Cidade de Ji-Paraná (Rondônia) em duas situações: em um dia com céu limpo (no alto) e com a atmosfera carregada de aerossóis de fumaça que bloqueiam a radiação solar. A seta indica a posição do Sol (fotos: M. O. Andreae)
Até recentemente, o conhecimento sobre as partículas de aerossol atmosférico (sulfatos, orgânicos, poeira, aerossol marinho, fuligem etc.) não era suficiente para avaliações conclusivas sobre seus efeitos climáticos. Aerossóis têm um tempo de vida curto na atmosfera, da ordem de dias, se comparados com os gases de efeito estufa, que podem permanecer lá por décadas. Assim, os efeitos dos aerossóis no clima e mesmo no tempo atmosférico foram colocados em segundo plano. Entretanto, estudos realizados nos últimos anos apontam conclusivamente para um cenário muito mais complexo no qual os aerossóis têm um impacto potencialmente importante, ainda que permaneçam altas as incertezas associadas à quantificação de seus efeitos.
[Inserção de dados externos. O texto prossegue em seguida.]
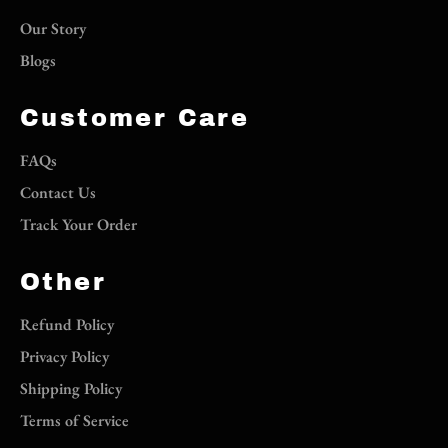
Our Story
Blogs
Customer Care
FAQs
Contact Us
Track Your Order
Other
Refund Policy
Privacy Policy
Shipping Policy
Terms of Service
Em um comentário na mesma edição da revista, o correspondente da Nature aponta que, para uma atenuação da radiação pelo aerossol de 1,5 watt por metro quadrado – número considerado conservador pela comunidade científica –, a previsão de aquecimento para 2100 é de 6 o a 10 o C, enquanto as estimativas do IPCC são de um aquecimento global entre 1,4 o e 5,8 o C para o mesmo período. Ou seja, esses novos estudos prevêem um futuro, na melhor das hipóteses, concordante com as previsões atuais mais pessimistas!